RECORDS FOR THE TASK section start
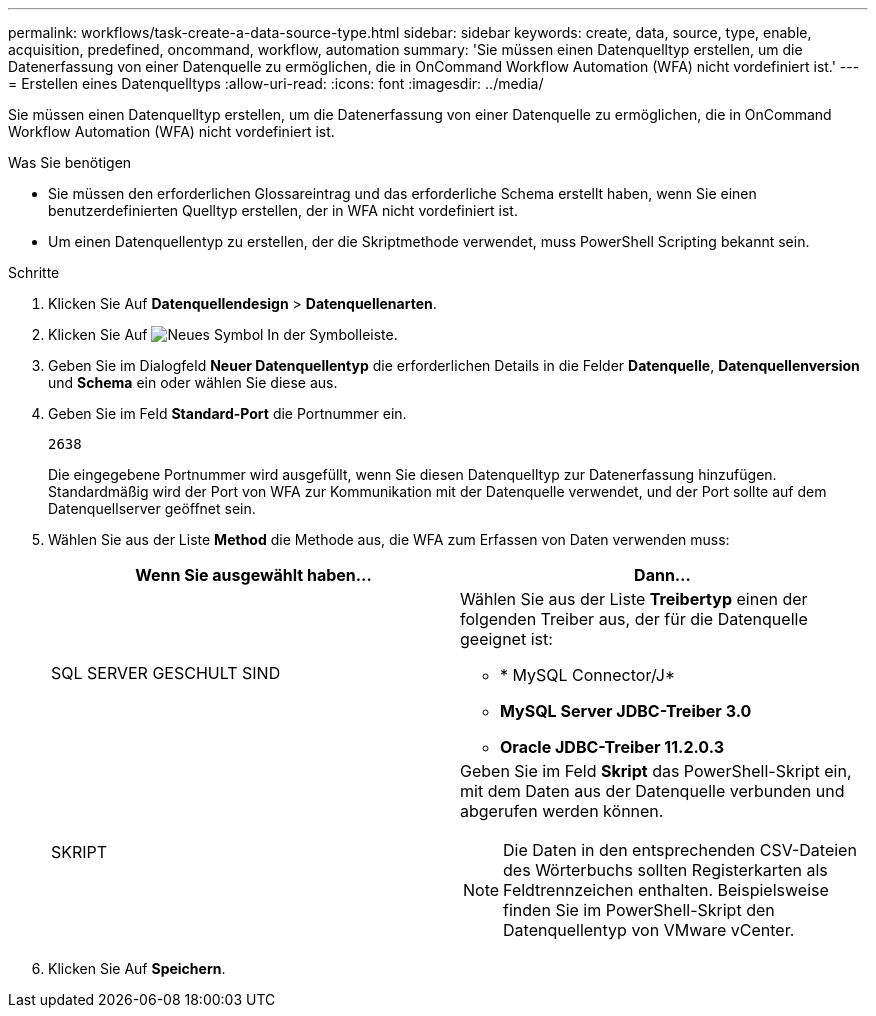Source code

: ---
permalink: workflows/task-create-a-data-source-type.html 
sidebar: sidebar 
keywords: create, data, source, type, enable, acquisition, predefined, oncommand, workflow, automation 
summary: 'Sie müssen einen Datenquelltyp erstellen, um die Datenerfassung von einer Datenquelle zu ermöglichen, die in OnCommand Workflow Automation (WFA) nicht vordefiniert ist.' 
---
= Erstellen eines Datenquelltyps
:allow-uri-read: 
:icons: font
:imagesdir: ../media/


[role="lead"]
Sie müssen einen Datenquelltyp erstellen, um die Datenerfassung von einer Datenquelle zu ermöglichen, die in OnCommand Workflow Automation (WFA) nicht vordefiniert ist.

.Was Sie benötigen
* Sie müssen den erforderlichen Glossareintrag und das erforderliche Schema erstellt haben, wenn Sie einen benutzerdefinierten Quelltyp erstellen, der in WFA nicht vordefiniert ist.
* Um einen Datenquellentyp zu erstellen, der die Skriptmethode verwendet, muss PowerShell Scripting bekannt sein.


.Schritte
. Klicken Sie Auf *Datenquellendesign* > *Datenquellenarten*.
. Klicken Sie Auf image:../media/new_wfa_icon.gif["Neues Symbol"] In der Symbolleiste.
. Geben Sie im Dialogfeld *Neuer Datenquellentyp* die erforderlichen Details in die Felder *Datenquelle*, *Datenquellenversion* und *Schema* ein oder wählen Sie diese aus.
. Geben Sie im Feld *Standard-Port* die Portnummer ein.
+
`2638`

+
Die eingegebene Portnummer wird ausgefüllt, wenn Sie diesen Datenquelltyp zur Datenerfassung hinzufügen. Standardmäßig wird der Port von WFA zur Kommunikation mit der Datenquelle verwendet, und der Port sollte auf dem Datenquellserver geöffnet sein.

. Wählen Sie aus der Liste *Method* die Methode aus, die WFA zum Erfassen von Daten verwenden muss:
+
[cols="2*"]
|===
| Wenn Sie ausgewählt haben... | Dann... 


 a| 
SQL SERVER GESCHULT SIND
 a| 
Wählen Sie aus der Liste *Treibertyp* einen der folgenden Treiber aus, der für die Datenquelle geeignet ist:

** * MySQL Connector/J*
** *MySQL Server JDBC-Treiber 3.0*
** *Oracle JDBC-Treiber 11.2.0.3*




 a| 
SKRIPT
 a| 
Geben Sie im Feld *Skript* das PowerShell-Skript ein, mit dem Daten aus der Datenquelle verbunden und abgerufen werden können.

[NOTE]
====
Die Daten in den entsprechenden CSV-Dateien des Wörterbuchs sollten Registerkarten als Feldtrennzeichen enthalten. Beispielsweise finden Sie im PowerShell-Skript den Datenquellentyp von VMware vCenter.

====
|===
. Klicken Sie Auf *Speichern*.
RECORDS FOR THE TASK section end
INSTRUCTION: Reproduce exactly the lines from the one with "Die Daten in" through the last line of the entries, keeping both of those lines and nothing else.

RESPONSE TO THE EXERCISE:
Die Daten in den entsprechenden CSV-Dateien des Wörterbuchs sollten Registerkarten als Feldtrennzeichen enthalten. Beispielsweise finden Sie im PowerShell-Skript den Datenquellentyp von VMware vCenter.

====
|===
. Klicken Sie Auf *Speichern*.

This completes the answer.